### WHAT IS EXPECTED
Rewrite the part of the post on deep reading that opens with "Like the ThugNotes" and closes with "really liked this..", putting "appealing" in place of "attractive".

### READING PASSAGE
● ● ● ●

"Deep reading" is vigorous exercise from the brain and increases our real-life capacity for empathy
|Scooped by GoogleLitTrips Reading List|
It's just one of those days!
My third scoop of the day and each takes a slightly different take on the value of openness to ambiguity and alternative interpretations.
Like the ThugNotes comments, this article poses both concepts and ideas that I find quite attractive and concepts and ideas that I'm not so certain I can agree with.
But in either case, reading both what I agree with and what I may not agree with provides a value much richer than reading with blinders on.
For example, I really liked this..
“ 'Deep reading' — as opposed to the often superficial reading we do on the Web — is an endangered practice, one we ought to take steps to preserve as we would a historic building or a significant work of art. Its disappearance would imperil the intellectual and emotional development of generations growing up online, as well as the perpetuation of a critical part of our culture: the novels, poems and other kinds of literature that can be appreciated only by readers whose brains, quite literally, have been trained to apprehend them."
Yet at the same time, when the author extends this argument to suggest ...

● ● ● ●

### SUPPLIED INFORMATION
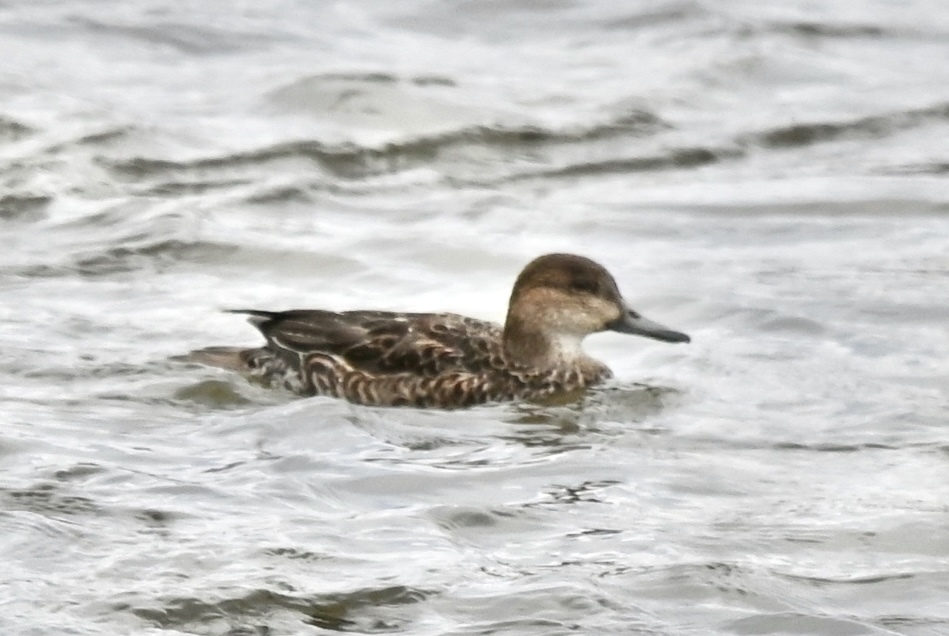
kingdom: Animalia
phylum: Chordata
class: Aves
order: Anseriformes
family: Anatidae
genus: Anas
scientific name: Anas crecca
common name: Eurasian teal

● ● ● ●

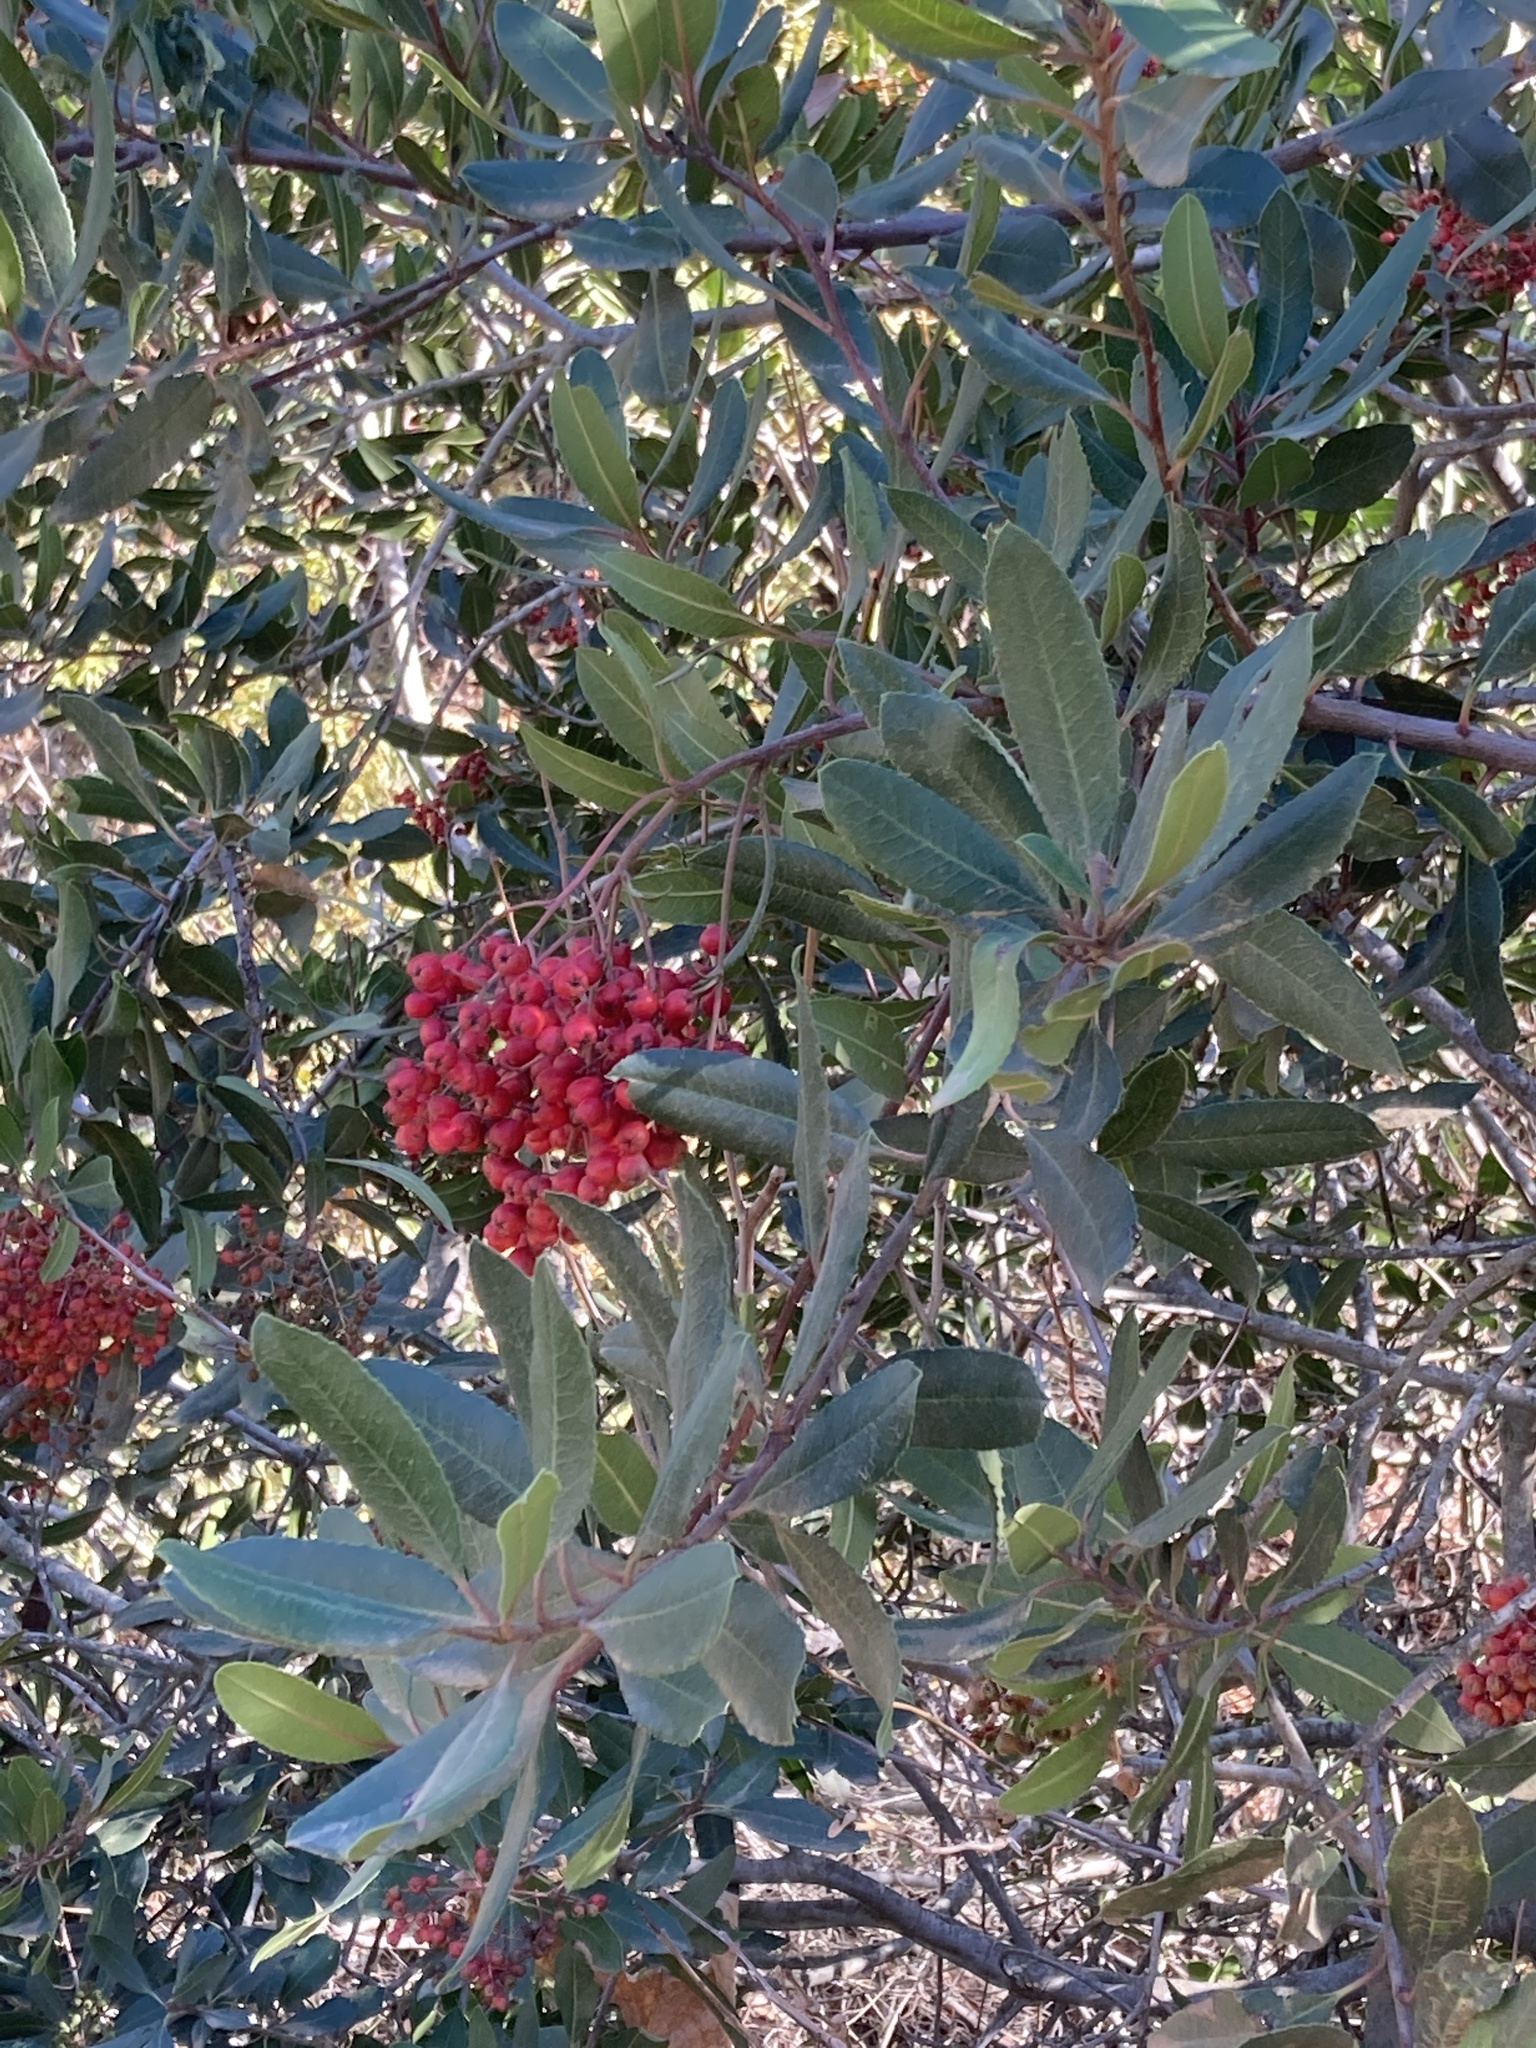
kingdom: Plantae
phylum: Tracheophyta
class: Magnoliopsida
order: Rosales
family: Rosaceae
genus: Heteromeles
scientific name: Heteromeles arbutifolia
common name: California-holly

● ● ● ●

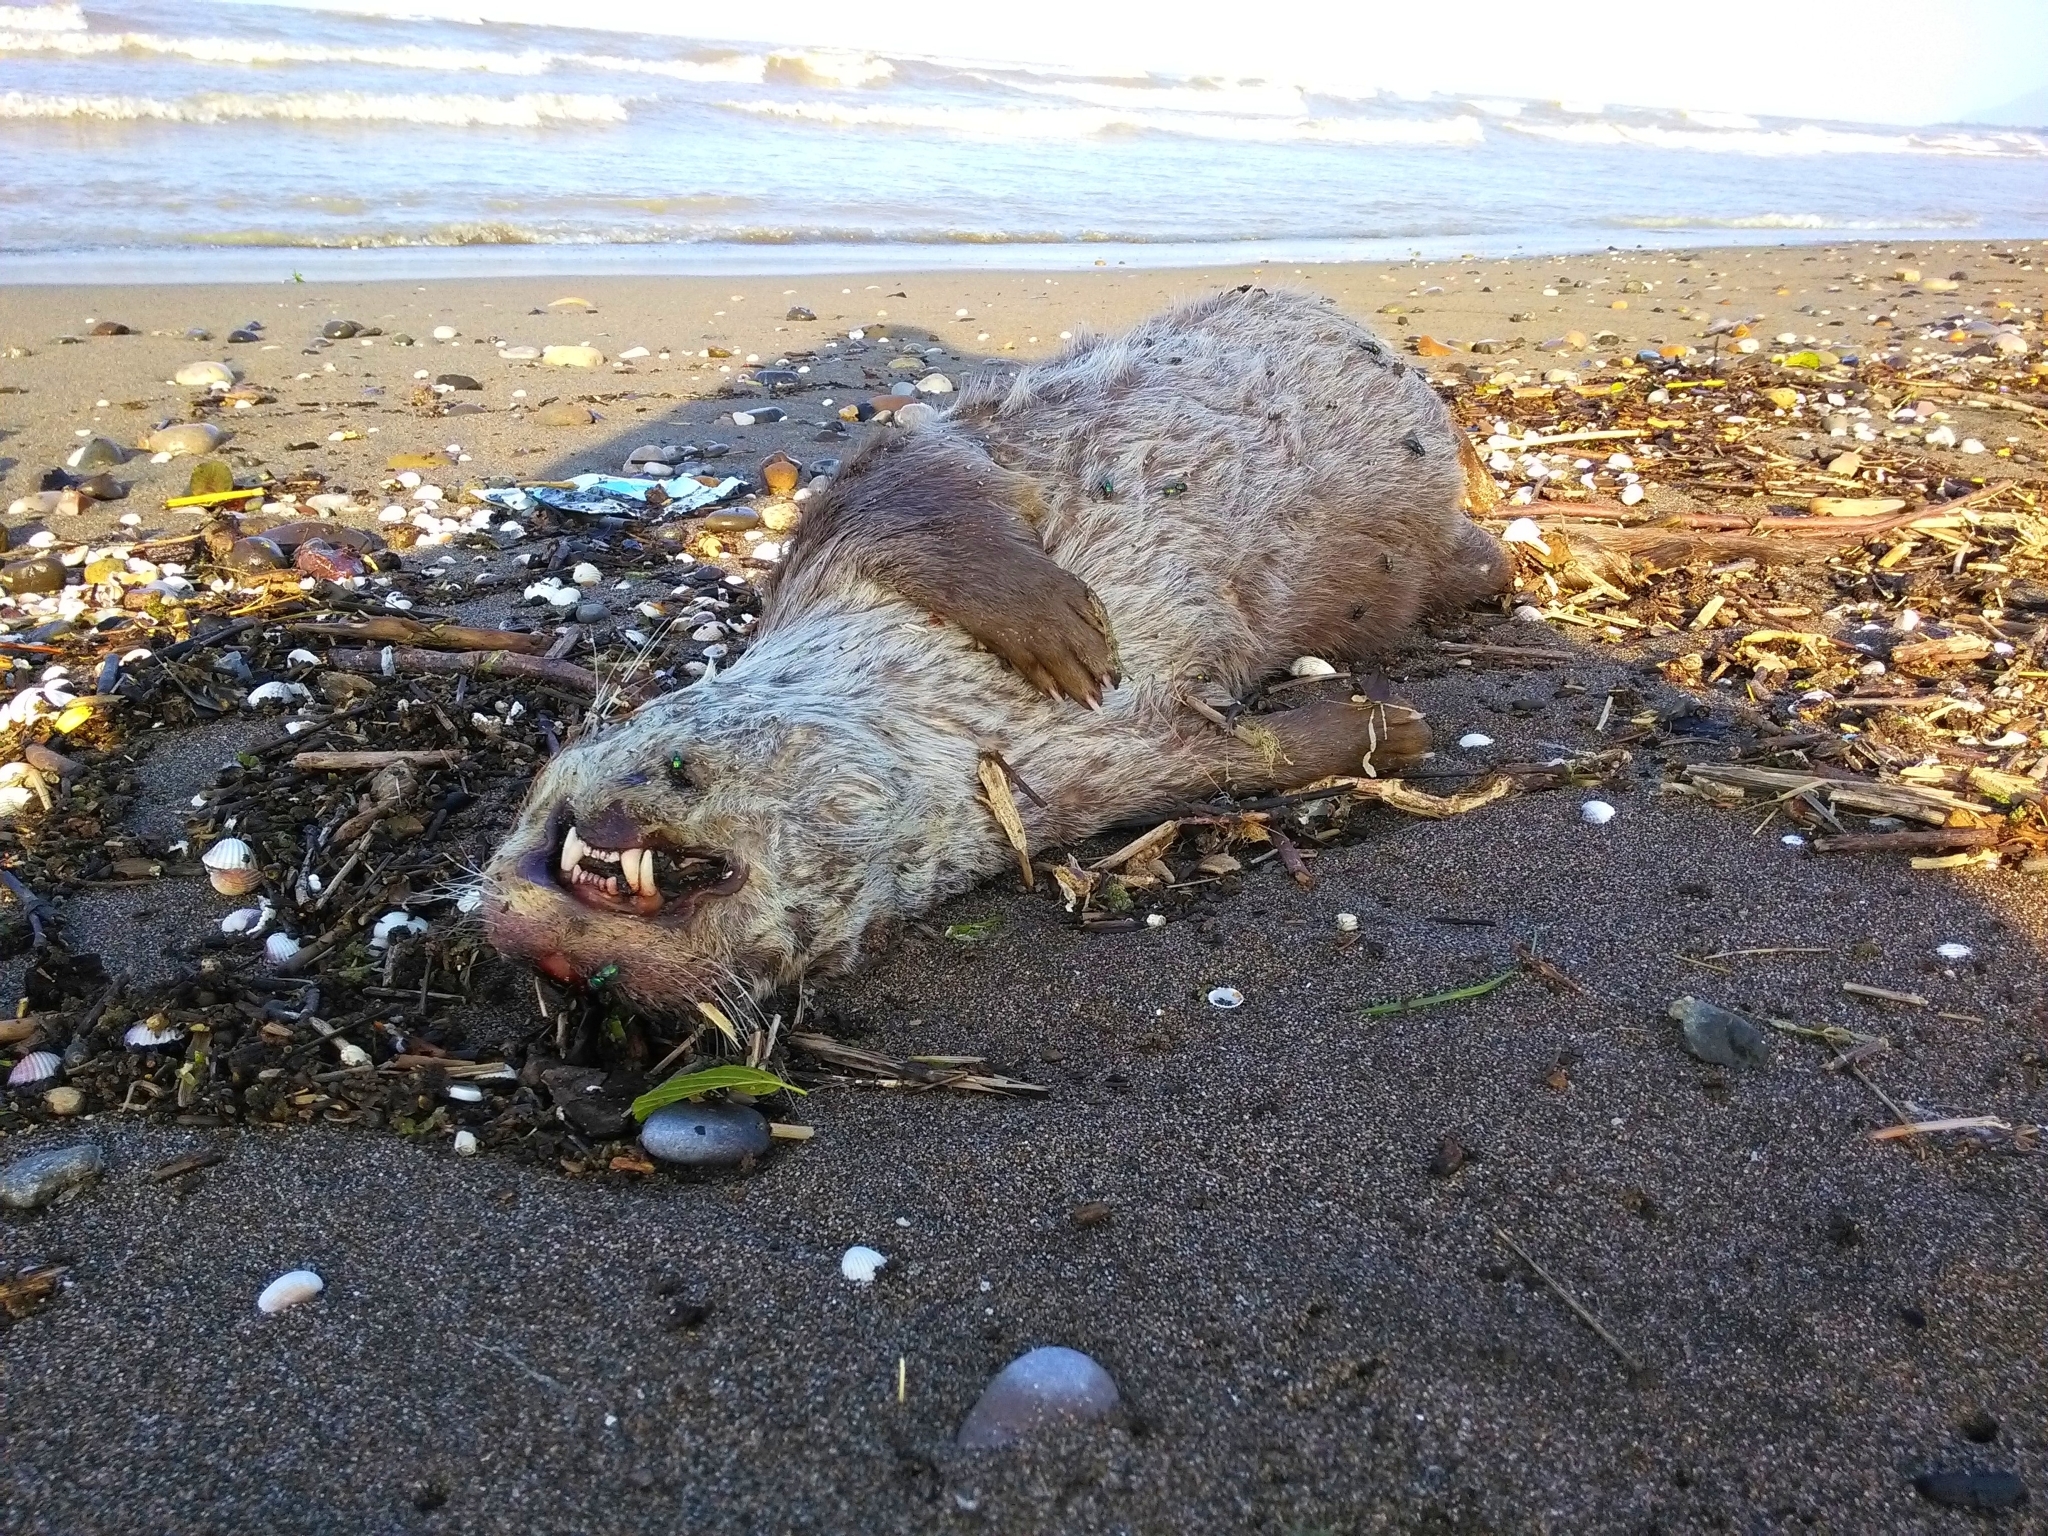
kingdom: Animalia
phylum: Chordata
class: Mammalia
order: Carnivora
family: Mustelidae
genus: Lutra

● ● ● ●

### EXERCISE RESULT
Like the ThugNotes comments, this article poses both concepts and ideas that I find quite appealing and concepts and ideas that I'm not so certain I can agree with.
But in either case, reading both what I agree with and what I may not agree with provides a value much richer than reading with blinders on.
For example, I really liked this..